Shirin pensait ne plus jamais pouvoir retravailler après l’effondrement du Rana Plaza. Non pas à cause de sa blessure au thorax, qui l’étreint toujours, mais parce qu’elle avait peur. Peur de tout : du simple bruit des machines à coudre, de la seule évocation des termes « travail », « immeuble », raconte la fine jeune femme au regard franc dans son sari bleu. À 18 ans, elle aurait pu rester prostrée chez elle, dans ce quartier de Savar où vivent la plupart des rescapés, tous ces voisins qui, autrefois, se rendaient au matin dans cette grande usine qui bordait la route, ce haut bâtiment dans lequel œuvraient cinq sous-traitants pour des dizaines de marques occidentales. Sur les 3 000 ouvriers qui travaillaient là, en majorité des femmes, plus de 1 000 sont morts, et 2 000 ont été blessés (voir le dossier qu’y consacre notre Observatoire des multinationales).
En juin 2015, le Comité de coordination du Rana Plaza (CCRP), présidé par l’Organisation internationale du travail (OIT), a annoncé avoir levé les fonds nécessaires pour verser l’intégralité des indemnités dues aux victimes. Des actions de formation et de reclassement ont été entamées. Mais tous les survivants n’en ont pas profité, trop atteints dans leur corps ou trop déprimés. D’ailleurs, quand Shirin a entendu parler d’Oporajeo, elle a d’abord écarté la possibilité avec lassitude. Plus de force. Puis, en se laissant le temps d’y réfléchir, elle a décidé de s’y rendre « une journée, pour voir ». Un détail la rassurait : le bâtiment ne comportait que un étage, il risquait moins de s’écrouler. Elle y est finalement restée pour la « bonne ambiance » et pour « l’administration sympathique ».

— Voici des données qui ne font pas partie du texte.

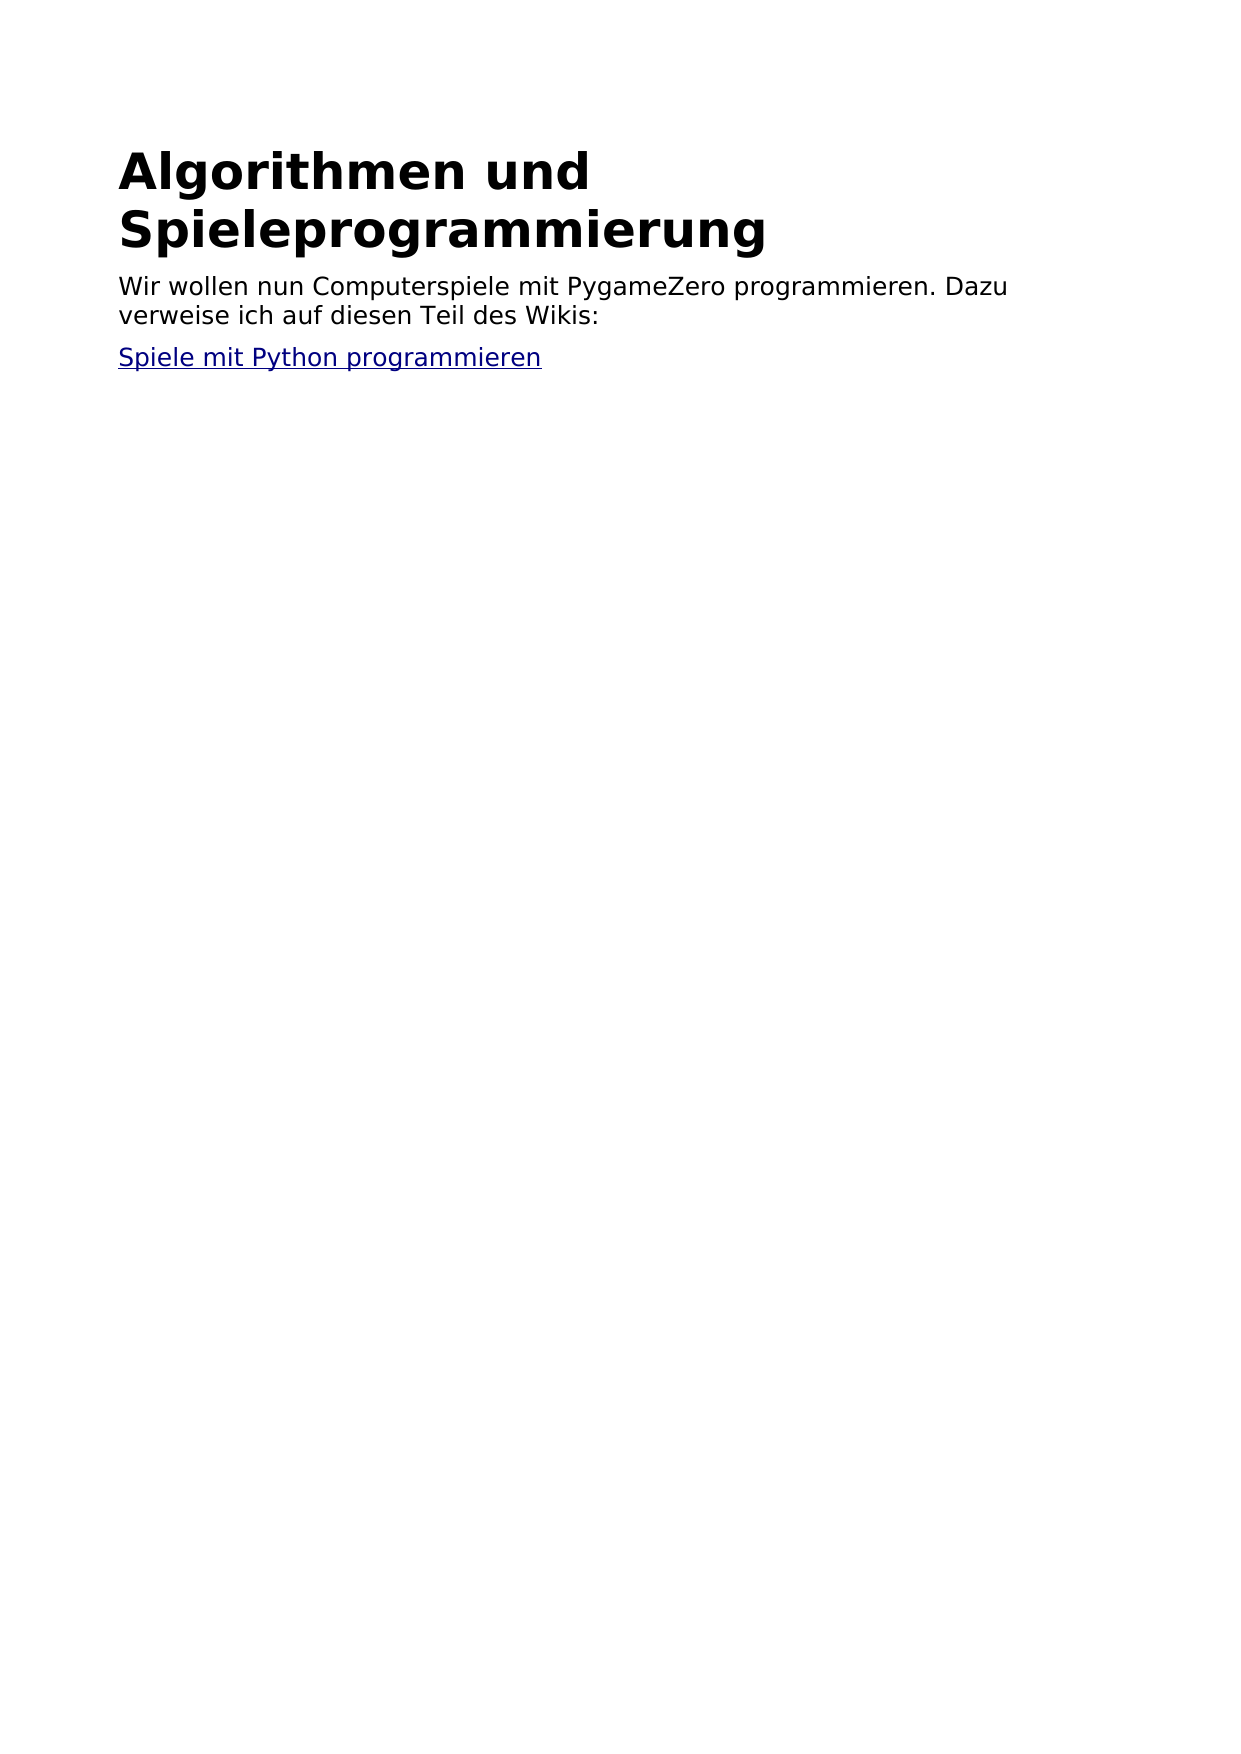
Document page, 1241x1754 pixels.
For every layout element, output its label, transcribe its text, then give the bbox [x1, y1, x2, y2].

text Wir wollen nun Computerspiele mit PygameZero programmieren. Dazu verweise ich auf diesen Teil des Wikis: [118, 272, 1122, 330]
text Spiele mit Python programmieren [118, 343, 1122, 372]
subtitle Algorithmen und Spieleprogrammierung [118, 143, 1122, 259]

Le pays revient de loin en matière de conditions de travail
Shirin parle d’administration, et non pas de direction, parce qu’Oporajeo est une coopérative. En plus de leur salaire régulier, les ouvriers se partagent – à parts égales – 50 % des bénéfices. Les 50 % restants sont utilisés pour des prêts à court terme et pour faire vivre une école primaire gratuite destinée aux enfants du quartier. Le dispositif constitue une première au Bangladesh. Un parcours semé d’embûches, aussi.

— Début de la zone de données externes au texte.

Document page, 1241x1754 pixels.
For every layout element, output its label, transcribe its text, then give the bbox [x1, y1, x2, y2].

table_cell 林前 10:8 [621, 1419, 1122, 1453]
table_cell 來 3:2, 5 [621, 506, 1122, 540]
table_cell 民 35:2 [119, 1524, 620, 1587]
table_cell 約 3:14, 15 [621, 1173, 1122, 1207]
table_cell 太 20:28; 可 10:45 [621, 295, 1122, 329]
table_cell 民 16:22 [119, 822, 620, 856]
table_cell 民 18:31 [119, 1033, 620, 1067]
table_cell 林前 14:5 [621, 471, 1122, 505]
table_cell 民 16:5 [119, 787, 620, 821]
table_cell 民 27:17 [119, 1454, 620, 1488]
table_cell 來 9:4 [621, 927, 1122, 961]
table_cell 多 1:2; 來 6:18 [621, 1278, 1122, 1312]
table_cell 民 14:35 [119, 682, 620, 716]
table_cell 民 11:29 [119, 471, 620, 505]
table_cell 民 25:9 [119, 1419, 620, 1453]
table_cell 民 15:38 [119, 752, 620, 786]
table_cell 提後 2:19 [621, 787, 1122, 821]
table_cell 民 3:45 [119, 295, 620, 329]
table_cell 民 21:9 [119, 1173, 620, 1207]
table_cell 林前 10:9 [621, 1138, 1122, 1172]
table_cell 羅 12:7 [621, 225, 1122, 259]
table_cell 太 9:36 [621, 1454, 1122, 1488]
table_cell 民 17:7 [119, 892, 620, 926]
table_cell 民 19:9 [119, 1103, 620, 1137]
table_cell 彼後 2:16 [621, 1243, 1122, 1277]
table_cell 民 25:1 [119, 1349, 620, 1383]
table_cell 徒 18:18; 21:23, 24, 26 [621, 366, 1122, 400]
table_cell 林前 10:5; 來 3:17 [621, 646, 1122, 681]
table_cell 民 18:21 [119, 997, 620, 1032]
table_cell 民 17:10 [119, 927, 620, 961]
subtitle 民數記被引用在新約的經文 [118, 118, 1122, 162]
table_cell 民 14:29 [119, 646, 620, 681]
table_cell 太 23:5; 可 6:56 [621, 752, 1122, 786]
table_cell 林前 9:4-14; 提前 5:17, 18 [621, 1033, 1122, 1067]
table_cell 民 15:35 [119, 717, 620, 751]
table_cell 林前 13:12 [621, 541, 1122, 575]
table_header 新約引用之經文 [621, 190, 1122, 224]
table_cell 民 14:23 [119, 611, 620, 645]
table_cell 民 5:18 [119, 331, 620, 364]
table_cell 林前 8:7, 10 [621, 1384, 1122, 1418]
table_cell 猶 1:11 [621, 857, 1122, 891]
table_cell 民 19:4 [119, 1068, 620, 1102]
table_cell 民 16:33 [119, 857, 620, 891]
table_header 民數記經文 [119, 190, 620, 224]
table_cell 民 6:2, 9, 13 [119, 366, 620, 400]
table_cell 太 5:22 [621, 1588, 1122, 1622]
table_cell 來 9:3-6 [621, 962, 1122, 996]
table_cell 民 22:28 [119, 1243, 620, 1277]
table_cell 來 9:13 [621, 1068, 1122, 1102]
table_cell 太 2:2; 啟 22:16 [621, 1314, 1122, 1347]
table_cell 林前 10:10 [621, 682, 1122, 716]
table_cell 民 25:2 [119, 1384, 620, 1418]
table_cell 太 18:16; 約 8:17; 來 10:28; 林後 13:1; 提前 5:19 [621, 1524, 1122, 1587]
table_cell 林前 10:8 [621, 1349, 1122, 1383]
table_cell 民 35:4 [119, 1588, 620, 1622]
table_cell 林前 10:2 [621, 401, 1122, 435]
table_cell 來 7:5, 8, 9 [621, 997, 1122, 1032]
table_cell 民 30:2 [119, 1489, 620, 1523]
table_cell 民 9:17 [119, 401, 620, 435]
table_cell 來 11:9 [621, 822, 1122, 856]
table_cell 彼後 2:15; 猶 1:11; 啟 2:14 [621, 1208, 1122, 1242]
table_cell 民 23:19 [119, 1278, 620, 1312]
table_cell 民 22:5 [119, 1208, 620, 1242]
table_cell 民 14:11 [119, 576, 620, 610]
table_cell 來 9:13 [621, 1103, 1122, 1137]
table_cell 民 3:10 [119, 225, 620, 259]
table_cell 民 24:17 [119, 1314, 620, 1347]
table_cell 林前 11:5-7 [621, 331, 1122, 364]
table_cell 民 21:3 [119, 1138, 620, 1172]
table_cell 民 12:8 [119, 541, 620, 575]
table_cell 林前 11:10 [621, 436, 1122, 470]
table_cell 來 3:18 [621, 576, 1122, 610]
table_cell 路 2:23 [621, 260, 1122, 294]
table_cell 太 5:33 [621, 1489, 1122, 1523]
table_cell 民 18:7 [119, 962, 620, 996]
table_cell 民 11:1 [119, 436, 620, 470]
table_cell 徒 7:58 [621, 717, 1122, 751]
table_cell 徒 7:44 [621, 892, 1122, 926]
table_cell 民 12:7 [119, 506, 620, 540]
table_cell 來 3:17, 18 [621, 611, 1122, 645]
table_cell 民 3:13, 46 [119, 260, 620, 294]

Il faut dire que le pays revient de loin en matière de conditions de travail. La veille de l’effondrement du Rana Plaza, le 23 avril 2013, les ouvriers avaient constaté l’existence de fissures dans lesquelles « on pouvait passer la main », se souviennent les ouvrières de la coopérative, timidement dispersées dans la salle ensoleillée des machines à coudre. Ce jour-là, les travailleurs, paniqués, étaient sortis de l’immeuble. Ils avaient été autorisés à rentrer chez eux mais, le lendemain matin, ils avaient dû revenir travailler. Devant les craintes réitérées, seuls quelques managers avaient accepté que les ateliers soient évacués. Les autres avaient ignoré les alertes et, quand une panne d’électricité est survenue, comme cela arrive plusieurs fois par jour dans le pays, les générateurs placés sur le toit avaient pris le relais, et fait vaciller le bâtiment branlant.
Trois des neuf étages avaient été construits dans l’illégalité par le propriétaire, Sohel Rana, un homme politique local qui, le jour de la catastrophe, avait pris la fuite. Le 1er juin 2015, le Bangladesh a annoncé avoir engagé des poursuites contre 41 personnes impliquées. Le procès devrait mettre à jour un vaste réseau de corruption dans lequel des fonctionnaires acceptaient les pots-de-vin d’industriels pour fermer les yeux.